2. Talk through what your future will look like

Talking about the promotion is both a basic task and a monumental undertaking. You may fall under the psychological trap called the “illusion of transparency,” in which you overestimate how well you know the thoughts and feelings of people you are close with. In other words, you may think you know your work friend well enough that you do not have to talk about it.

But you must communicate about the job change, both for your friendship and your professional reputation. “I think you do need to have an expectations-setting conversation to really revisit what your friendship looks like going forward and what both of you need out of it at that point,” said Melody Wilding, an executive coach and licensed social worker.

When you are talking about it, Methot said, you should dwell less on why you were promoted over your friend and more on how this will change your future relationship. She suggests asking your friend, “How can we move forward with this?”

3. Acknowledge your friend’s hurt feelings

Sias recommends acknowledging the other person’s feelings in your conversation with them: “It shows respect to the person that you’ve acknowledged their side of it.”

If your work friend is hurt by the promotion outcome, you should focus on their feelings more than on your own promotion, Wilding said. “The best way to get over hurt emotions is to get through them, and the best way to do that is to communicate about them,” she said.

You could say, “I know this was important to you. How are you doing?” instead of, “Oh, I know I got this promotion over you. How are you feeling about that?” Wilding said.

If your work friend is openly jealous, do not get defensive about the emotion. Instead, ask questions about it. If you are told that you “stole” the promotion, Wilding suggests validating and mirroring back the same language instead of challenging them with, “That’s not what happened!”

“I would say, ‘I understand you’re feeling like I stole this from you.’ Say the words back to them to make sure they understand that they are being heard,” Wilding said. Then you can follow that up with, “I want to understand more about where that is coming from.”

4. Master the impulse to fix your friend’s feelings

Understand that you cannot control your friend’s reactions. If they are not as enthusiastic as you want about your promotion, do not try to change that.

Wilding said employees can feel that they have to fix their friend’s feelings, but, “That’s not really our responsibility. Our responsibility is to be empathetic and to communicate to the extent that we can.“

Do not go above and beyond your role to make your friend feel better about the situation.

“Watch that you’re not subconsciously trying to make it up for your friend in other ways, because I think we do that where we feel like, ‘Oh, I can fix this hurt by giving them more favorable opportunities,’” Wilding said.

5. Watch your language

Not getting a promotion can sting. As Methot put it, a promotion is a “reflection on each of the parties in terms of their performance and their status” and can signal to an unpromoted employee that perhaps they aren’t good enough.
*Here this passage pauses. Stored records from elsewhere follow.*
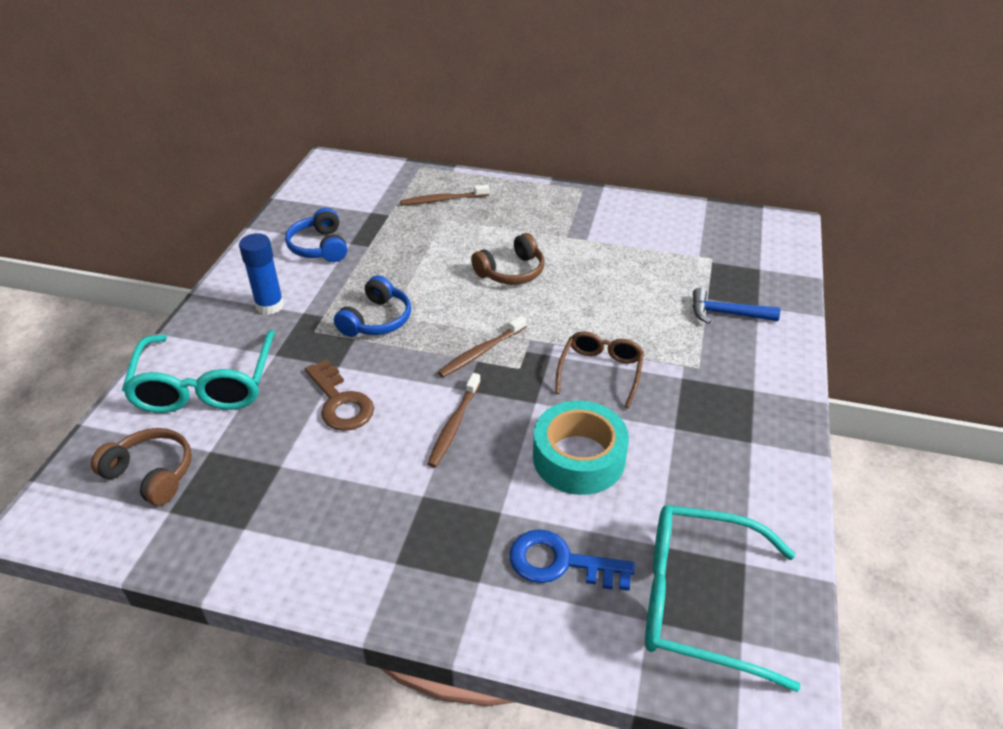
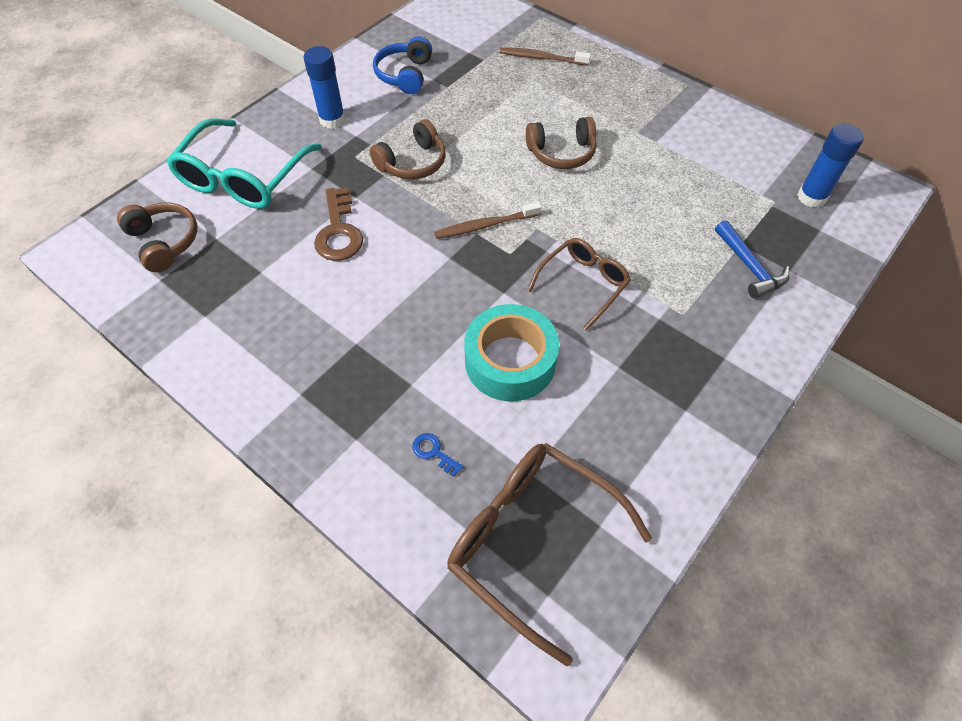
camera: 25 degrees right, 15 degrees up
(377, 320) = (413, 163): blue headphones -> brown headphones
(454, 425) = (419, 288): brown toothbrush -> none
(560, 563) = (434, 452): blue key -> blue key, size x0.48
(698, 601) = (532, 541): turquoise glasses -> brown glasses
(726, 313) = (750, 267): blue hammer -> blue hammer turned 150 degrees counterclockwise
(737, 247) = (811, 197): none -> blue glue stick

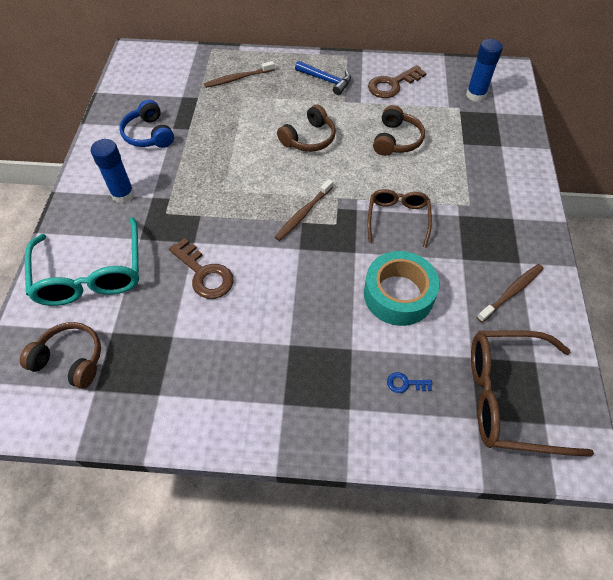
camera: 35 degrees left, 0 degrees up
(413, 163) = (214, 196): brown headphones -> brown headphones (396, 140)
(644, 435) = (511, 292): none -> brown toothbrush
(713, 139) = (392, 85): none -> brown key
(750, 267) = (480, 155): blue hammer -> blue hammer (326, 80)

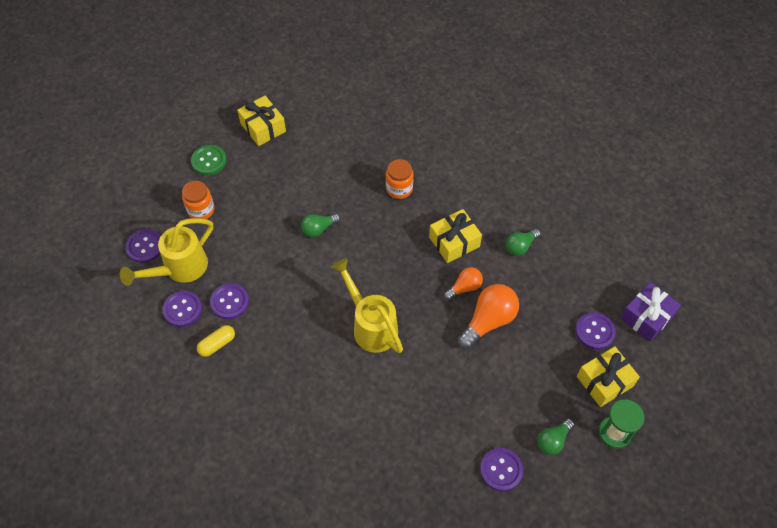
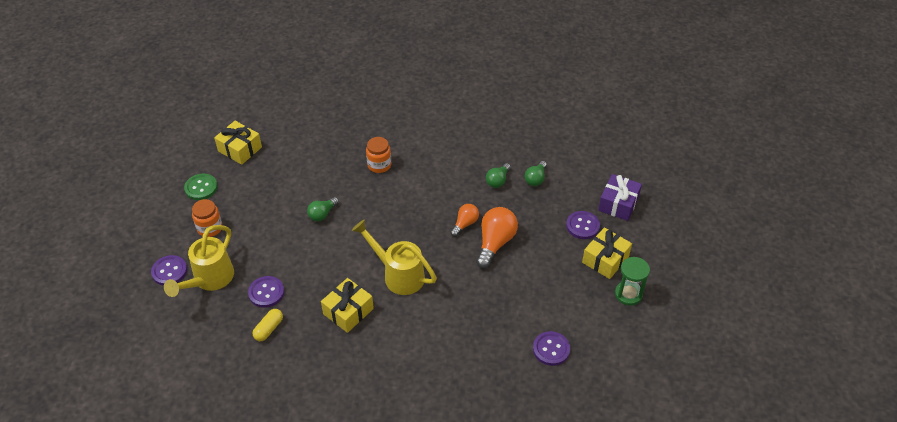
camera: 20 degrees left, 10 degrees down
(182, 309) = (225, 311): purple button -> none
(454, 242) = (442, 192): yellow gift -> yellow gift (348, 311)
(553, 440) = (583, 314): green light bulb -> green light bulb (535, 179)

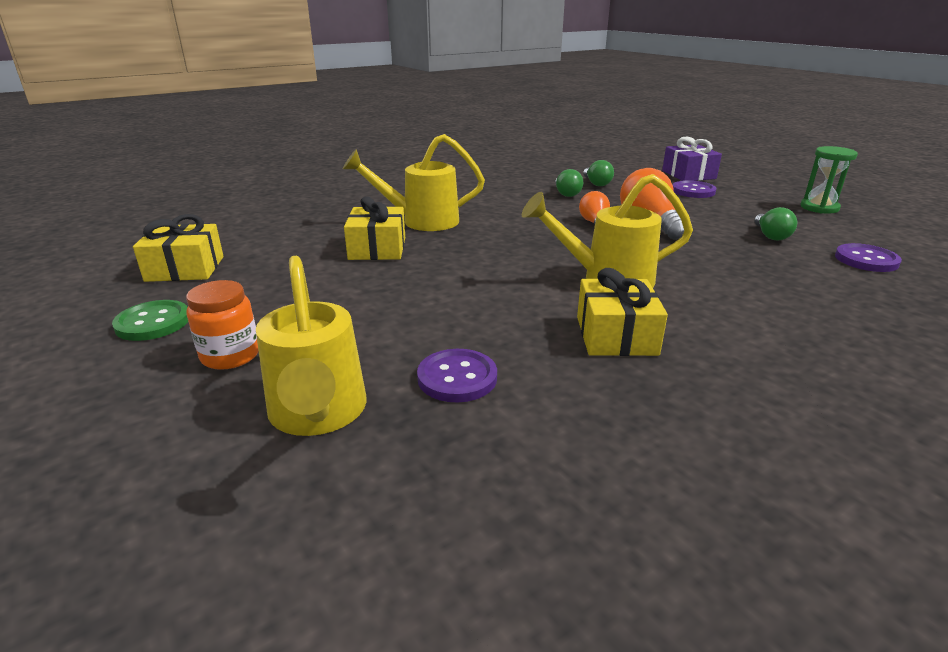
camera: 40 degrees left, 20 degrees down
(169, 271) = (202, 447): purple button -> none
(269, 329) = (538, 417): yellow capsule -> none
(322, 214) = (413, 274): green light bulb -> green light bulb (770, 236)
(379, 165) = (421, 221): orange jar -> yellow watering can
(605, 259) = (754, 199): yellow gift -> yellow gift (377, 248)

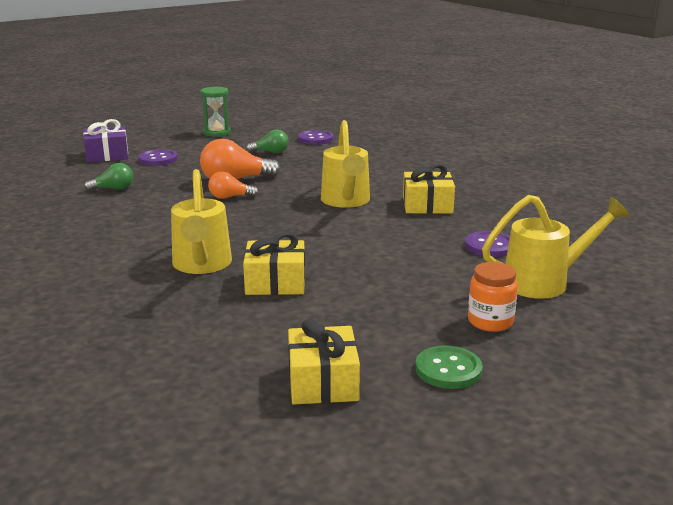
camera: 90 degrees left, 5 degrees down
(566, 194) = (140, 202): green light bulb -> none

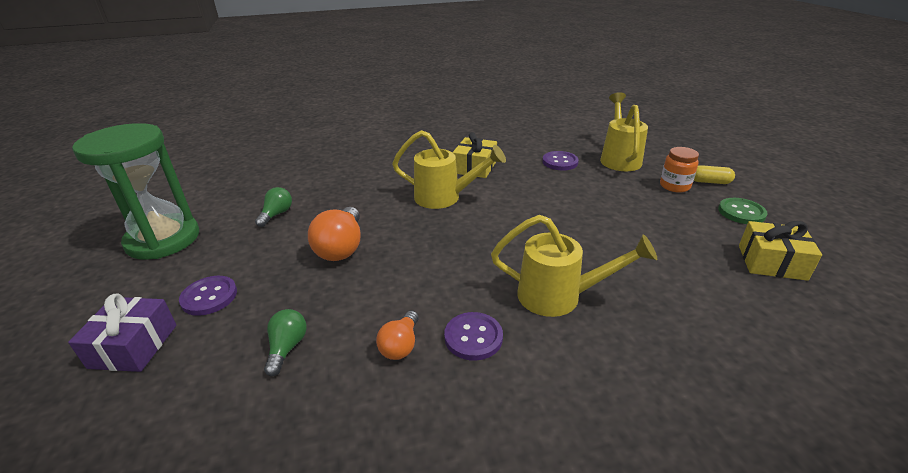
camera: 70 degrees left, 10 degrees up
(217, 133) = (163, 239): green hourglass -> green hourglass, size x1.96
(230, 197) = (389, 257): orange light bulb -> orange light bulb (401, 345)
(275, 282) = (605, 258): yellow gift -> none
(315, 139) = (266, 184): purple button -> purple button (473, 337)
(532, 349) = (709, 182): none -> yellow capsule

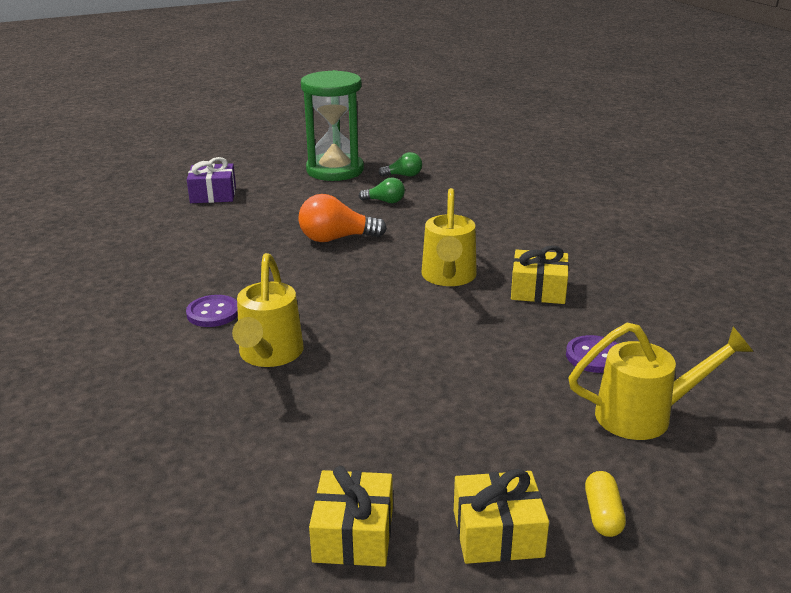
camera: 80 degrees right, 5 degrees down
(209, 297) = (263, 204): purple button -> none
(287, 348) = (207, 242): green light bulb -> green light bulb (403, 175)
(401, 345) = (206, 283): orange light bulb -> none
(674, 186) = (565, 468): orange jar -> none
(741, 212) = (497, 533): green button -> yellow gift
Be sensitive to your co-worker’s feelings by not gloating about it in front of them. Avoid the dichotomous language of competition of “winning” and “losing,” and “success” and “failure” to discuss how you got the promotion and they didn’t.

“‘Received,’ ‘put into a new position,’ ‘taking on a new role’ would be a much better way to frame it,” Sias said.

If you’re a good friend, you already understand that you should not lord the promotion over your work friend. But you should also avoid direct comparisons between the two of you when talking about it, such as, “Well, I’ve performed better.” Instead of using “better fit,” try “good fit,” Methot suggested.

Talking about the promotion with your friend means understanding that your promotion does not mean their failure.

“Especially in the workplace, there are so many variables that go into who is getting a promotion over someone else,” Wilding said. “It’s really about the person that is going to be the right fit for that role rather than someone winning or losing.”